Facebook took the actions the same day a report was released by civil-rights auditors — who were enlisted by the company to examine its business practices and policies — that criticized “the vexing and heartbreaking decisions Facebook has made that represent significant setbacks for civil rights.” The social-media giant also is in the midst of a 900-plus advertiser boycott, under the #StopHateForProfit campaign demanding Facebook take action against hate speech and discrimination.

Stone denied that he had a part in the disinformation network in a statement to the New York Times. “This extraordinary active censorship for which Facebook and Instagram give entirely fabricated reasons is part of a larger effort to censor supporters of the president, Republicans and conservatives on social media platforms,” Stone said. “The claim that I have utilized or control unauthorized or fake accounts on any platform is categorically and provably false.”

According to Facebook, the network linked to Stone comprised 54 Facebook accounts, 50 Facebook Pages, and four Instagram accounts. Those were involved in “coordinated inauthentic behavior in the United States.” The accounts were most active between 2015-17; most are now dormant and some have been permanently deleted by the users, Facebook said.

Participants in the network posed as residents of Florida to “post and comment on their own content to make it appear more popular than it is, evade enforcement, and manage Pages,” according to Facebook’s Gleicher.
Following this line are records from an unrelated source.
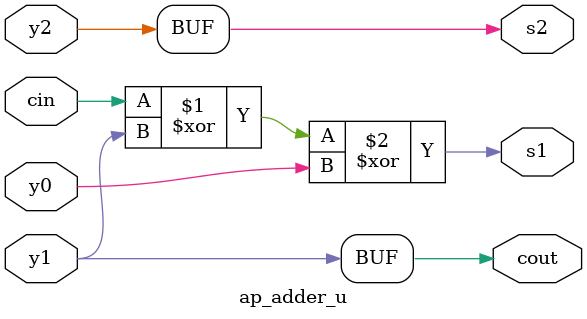
<source format=v>
module ap_adder_u (
    input y2,
    input y1,
    input y0,
    input cin,
    output s1,
    output s2,
    output cout
);
assign cout=y1;
assign s2=y2;
assign s1=cin^y1^y0;

endmodule //app_adder_u
</source>
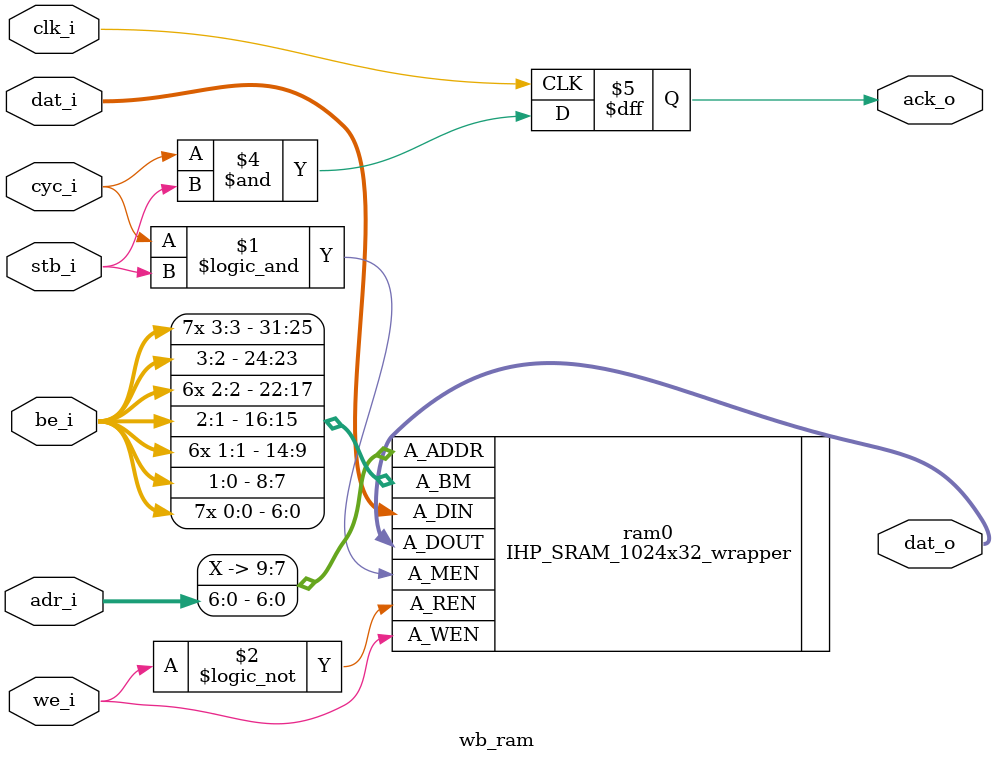
<source format=sv>

module wb_ram #(parameter DEPTH=128, parameter MEMFILE="")
(
   input  logic                     clk_i,
   input  logic                     cyc_i,
   input  logic                     stb_i,
   input  logic                     we_i,
   output logic                     ack_o,
   input  logic [3:0]               be_i,
   input  logic [$clog2(DEPTH)-1:0] adr_i,
   input  logic [31:0]              dat_i,
   output logic [31:0]              dat_o

);

/*`ifdef GOWIN
logic [31:0] mem_r [0:DEPTH-1];
`else
(* ram_style = "block" *) logic [31:0] mem_r [0:DEPTH-1];
`endif

logic read_enable;
logic write_enable;

assign read_enable   = cyc_i & stb_i & ~we_i;
assign write_enable  = cyc_i & stb_i & we_i;

always @(posedge clk_i) begin
   ack_o <= 'b0;

   if (read_enable) begin
      dat_o <= mem_r[adr_i];
      ack_o <= ~ack_o;
   end else if (write_enable) begin
      if (be_i[0]) mem_r[adr_i][7:0]   <= dat_i[7:0];
      if (be_i[1]) mem_r[adr_i][15:8]  <= dat_i[15:8];
      if (be_i[2]) mem_r[adr_i][23:16] <= dat_i[23:16];
      if (be_i[3]) mem_r[adr_i][31:24] <= dat_i[31:24];
      ack_o <= ~ack_o;
   end
end

initial begin
	if(MEMFILE != "") begin
	   $display("Preloading %m from %s", MEMFILE);
	   $readmemh(MEMFILE, mem_r);
	end
end*/

    IHP_SRAM_1024x32_wrapper ram0 (
        .A_ADDR  (adr_i[9:0]),
        .A_BM    ({{8{be_i[3]}}, {8{be_i[2]}}, {8{be_i[1]}}, {8{be_i[0]}}}),
        .A_DIN   (dat_i),
        .A_MEN   (cyc_i && stb_i),
        .A_REN   (!we_i),
        .A_WEN   (we_i),
        .A_DOUT  (dat_o)
    );

    always_ff @(posedge clk_i) begin
        ack_o <= cyc_i & stb_i;
    end

endmodule

</source>
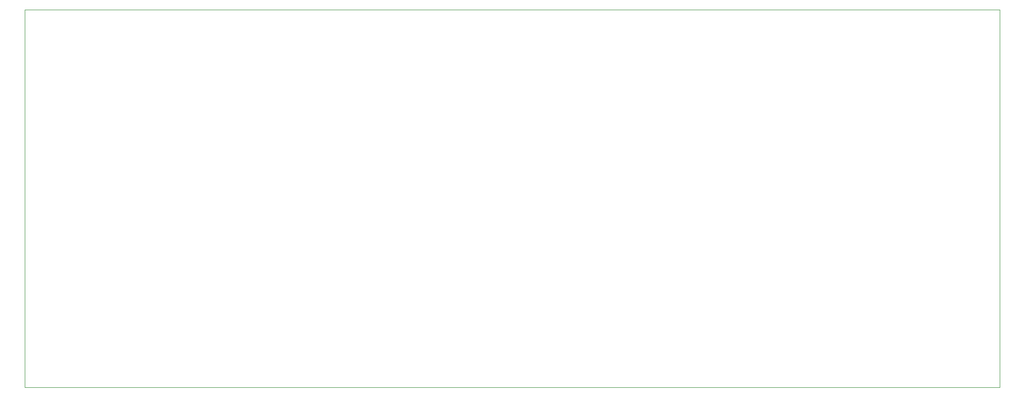
<source format=gbr>
G04 #@! TF.FileFunction,Profile,NP*
%FSLAX46Y46*%
G04 Gerber Fmt 4.6, Leading zero omitted, Abs format (unit mm)*
G04 Created by KiCad (PCBNEW no-vcs-found-product) date Mon 12 Oct 2015 08:57:33 AM BRT*
%MOMM*%
G01*
G04 APERTURE LIST*
%ADD10C,0.100000*%
G04 APERTURE END LIST*
D10*
X-3508494Y3504902D02*
X-3508494Y-62433307D01*
X166491508Y-62433307D02*
X166491508Y3504902D01*
X166491508Y3504902D02*
X-3508494Y3504902D01*
X-3508494Y-62433307D02*
X166491508Y-62433307D01*
M02*

</source>
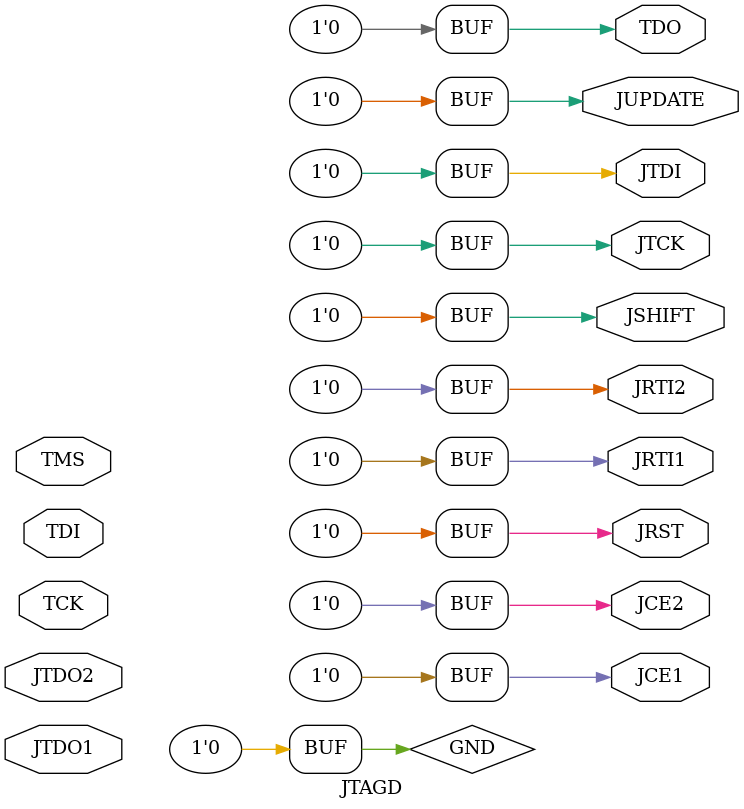
<source format=v>
`resetall
`timescale 1 ns / 1 ps

`celldefine

module JTAGD (TCK, TMS, TDI, JTDO1, JTDO2, 
              TDO, JTCK, JTDI, JSHIFT, JUPDATE, JRST,
              JCE1, JCE2, JRTI1, JRTI2);

 input   TCK, TMS, TDI, JTDO1, JTDO2;

 output  TDO, JTCK, JTDI, JSHIFT, JUPDATE, JRST;
 output  JCE1, JCE2, JRTI1, JRTI2;

 parameter ER1 = "ENABLED";
 parameter ER2 = "ENABLED";

 initial
    $display ("Warning! Empty model is being used for block \"JTAGD\", for the full functional model please use either the encrypted or the pre-compiled models.");

 supply0 GND;
 buf (TDO, GND);
 buf (JTCK, GND);
 buf (JTDI, GND);
 buf (JSHIFT, GND);
 buf (JUPDATE, GND);
 buf (JRST, GND);
 buf (JCE1, GND);
 buf (JCE2, GND);
 buf (JRTI1, GND);
 buf (JRTI2, GND);

endmodule

`endcelldefine

</source>
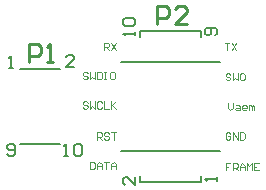
<source format=gto>
G04*
G04 #@! TF.GenerationSoftware,Altium Limited,CircuitStudio,1.5.2 (30)*
G04*
G04 Layer_Color=65535*
%FSLAX24Y24*%
%MOIN*%
G70*
G01*
G75*
%ADD12C,0.0079*%
%ADD14C,0.0100*%
%ADD16C,0.0060*%
%ADD17C,0.0039*%
D12*
X1299Y4596D02*
X2638D01*
X1299Y2096D02*
X2638D01*
X5289Y5659D02*
Y5876D01*
X7309Y5659D02*
Y5876D01*
X5289D02*
X7309D01*
Y817D02*
Y1033D01*
X5289Y817D02*
Y1033D01*
Y817D02*
X7309D01*
X4646Y1850D02*
X7953D01*
X4646Y4843D02*
X7953D01*
D14*
X1585Y4843D02*
Y5442D01*
X1885D01*
X1985Y5342D01*
Y5142D01*
X1885Y5042D01*
X1585D01*
X2184Y4843D02*
X2384D01*
X2284D01*
Y5442D01*
X2184Y5342D01*
X5846Y6102D02*
Y6702D01*
X6146D01*
X6246Y6602D01*
Y6402D01*
X6146Y6302D01*
X5846D01*
X6846Y6102D02*
X6446D01*
X6846Y6502D01*
Y6602D01*
X6746Y6702D01*
X6546D01*
X6446Y6602D01*
D16*
X3082Y4656D02*
X2815D01*
X3082Y4922D01*
Y4989D01*
X3015Y5055D01*
X2882D01*
X2815Y4989D01*
X915Y4636D02*
X1049D01*
X982D01*
Y5036D01*
X915Y4969D01*
X866Y1760D02*
X933Y1693D01*
X1066D01*
X1133Y1760D01*
Y2026D01*
X1066Y2093D01*
X933D01*
X866Y2026D01*
Y1960D01*
X933Y1893D01*
X1133D01*
X2756Y1693D02*
X2889D01*
X2823D01*
Y2093D01*
X2756Y2026D01*
X3089D02*
X3156Y2093D01*
X3289D01*
X3356Y2026D01*
Y1760D01*
X3289Y1693D01*
X3156D01*
X3089Y1760D01*
Y2026D01*
X5118Y5713D02*
Y5846D01*
Y5779D01*
X4718D01*
X4785Y5713D01*
Y6046D02*
X4718Y6112D01*
Y6246D01*
X4785Y6312D01*
X5051D01*
X5118Y6246D01*
Y6112D01*
X5051Y6046D01*
X4785D01*
X7807Y5713D02*
X7874Y5779D01*
Y5913D01*
X7807Y5979D01*
X7541D01*
X7474Y5913D01*
Y5779D01*
X7541Y5713D01*
X7607D01*
X7674Y5779D01*
Y5979D01*
X5118Y1011D02*
Y744D01*
X4852Y1011D01*
X4785D01*
X4718Y944D01*
Y811D01*
X4785Y744D01*
X7874Y862D02*
Y996D01*
Y929D01*
X7474D01*
X7541Y862D01*
D17*
X8110Y5472D02*
X8268D01*
X8189D01*
Y5236D01*
X8346Y5472D02*
X8504Y5236D01*
Y5472D02*
X8346Y5236D01*
X8307Y4409D02*
X8268Y4449D01*
X8189D01*
X8150Y4409D01*
Y4370D01*
X8189Y4331D01*
X8268D01*
X8307Y4291D01*
Y4252D01*
X8268Y4213D01*
X8189D01*
X8150Y4252D01*
X8386Y4449D02*
Y4213D01*
X8464Y4291D01*
X8543Y4213D01*
Y4449D01*
X8740D02*
X8661D01*
X8622Y4409D01*
Y4252D01*
X8661Y4213D01*
X8740D01*
X8779Y4252D01*
Y4409D01*
X8740Y4449D01*
X8228Y3465D02*
Y3307D01*
X8307Y3228D01*
X8386Y3307D01*
Y3465D01*
X8504Y3386D02*
X8583D01*
X8622Y3346D01*
Y3228D01*
X8504D01*
X8464Y3268D01*
X8504Y3307D01*
X8622D01*
X8819Y3228D02*
X8740D01*
X8701Y3268D01*
Y3346D01*
X8740Y3386D01*
X8819D01*
X8858Y3346D01*
Y3307D01*
X8701D01*
X8937Y3228D02*
Y3386D01*
X8976D01*
X9015Y3346D01*
Y3228D01*
Y3346D01*
X9055Y3386D01*
X9094Y3346D01*
Y3228D01*
X8307Y2441D02*
X8268Y2480D01*
X8189D01*
X8150Y2441D01*
Y2283D01*
X8189Y2244D01*
X8268D01*
X8307Y2283D01*
Y2362D01*
X8228D01*
X8386Y2244D02*
Y2480D01*
X8543Y2244D01*
Y2480D01*
X8622D02*
Y2244D01*
X8740D01*
X8779Y2283D01*
Y2441D01*
X8740Y2480D01*
X8622D01*
X8307Y1457D02*
X8150D01*
Y1339D01*
X8228D01*
X8150D01*
Y1220D01*
X8386D02*
Y1457D01*
X8504D01*
X8543Y1417D01*
Y1339D01*
X8504Y1299D01*
X8386D01*
X8464D02*
X8543Y1220D01*
X8622D02*
Y1378D01*
X8701Y1457D01*
X8779Y1378D01*
Y1220D01*
Y1339D01*
X8622D01*
X8858Y1220D02*
Y1457D01*
X8937Y1378D01*
X9015Y1457D01*
Y1220D01*
X9252Y1457D02*
X9094D01*
Y1220D01*
X9252D01*
X9094Y1339D02*
X9173D01*
X3622Y1496D02*
Y1260D01*
X3740D01*
X3779Y1299D01*
Y1457D01*
X3740Y1496D01*
X3622D01*
X3858Y1260D02*
Y1417D01*
X3937Y1496D01*
X4016Y1417D01*
Y1260D01*
Y1378D01*
X3858D01*
X4094Y1496D02*
X4252D01*
X4173D01*
Y1260D01*
X4330D02*
Y1417D01*
X4409Y1496D01*
X4488Y1417D01*
Y1260D01*
Y1378D01*
X4330D01*
X3858Y2244D02*
Y2480D01*
X3976D01*
X4016Y2441D01*
Y2362D01*
X3976Y2323D01*
X3858D01*
X3937D02*
X4016Y2244D01*
X4252Y2441D02*
X4212Y2480D01*
X4134D01*
X4094Y2441D01*
Y2402D01*
X4134Y2362D01*
X4212D01*
X4252Y2323D01*
Y2283D01*
X4212Y2244D01*
X4134D01*
X4094Y2283D01*
X4331Y2480D02*
X4488D01*
X4409D01*
Y2244D01*
X3543Y3474D02*
X3504Y3514D01*
X3425D01*
X3386Y3474D01*
Y3435D01*
X3425Y3396D01*
X3504D01*
X3543Y3356D01*
Y3317D01*
X3504Y3278D01*
X3425D01*
X3386Y3317D01*
X3622Y3514D02*
Y3278D01*
X3701Y3356D01*
X3779Y3278D01*
Y3514D01*
X4016Y3474D02*
X3976Y3514D01*
X3897D01*
X3858Y3474D01*
Y3317D01*
X3897Y3278D01*
X3976D01*
X4016Y3317D01*
X4094Y3514D02*
Y3278D01*
X4252D01*
X4330Y3514D02*
Y3278D01*
Y3356D01*
X4488Y3514D01*
X4370Y3396D01*
X4488Y3278D01*
X3543Y4449D02*
X3504Y4488D01*
X3425D01*
X3386Y4449D01*
Y4409D01*
X3425Y4370D01*
X3504D01*
X3543Y4331D01*
Y4291D01*
X3504Y4252D01*
X3425D01*
X3386Y4291D01*
X3622Y4488D02*
Y4252D01*
X3701Y4331D01*
X3779Y4252D01*
Y4488D01*
X3858D02*
Y4252D01*
X3976D01*
X4016Y4291D01*
Y4449D01*
X3976Y4488D01*
X3858D01*
X4094D02*
X4173D01*
X4134D01*
Y4252D01*
X4094D01*
X4173D01*
X4409Y4488D02*
X4330D01*
X4291Y4449D01*
Y4291D01*
X4330Y4252D01*
X4409D01*
X4448Y4291D01*
Y4449D01*
X4409Y4488D01*
X4094Y5236D02*
Y5472D01*
X4213D01*
X4252Y5433D01*
Y5354D01*
X4213Y5315D01*
X4094D01*
X4173D02*
X4252Y5236D01*
X4331Y5472D02*
X4488Y5236D01*
Y5472D02*
X4331Y5236D01*
M02*

</source>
Several of the accounts had links to far-right group the Proud Boys, a “hate group we banned in 2018,” according to Gleicher. In addition, some of the Facebook Pages appeared to have acquired followers from Pakistan and Egypt “to make themselves seem more popular than they were.” The account owners posted about “local politics in Florida, Roger Stone and his Pages, websites, books, and media appearances, a Florida land and water resources bill, the hacked materials released by Wikileaks ahead of the U.S. 2016 election, candidates in the 2016 primaries and general election, and the Roger Stone trial,” per Gleicher’s post.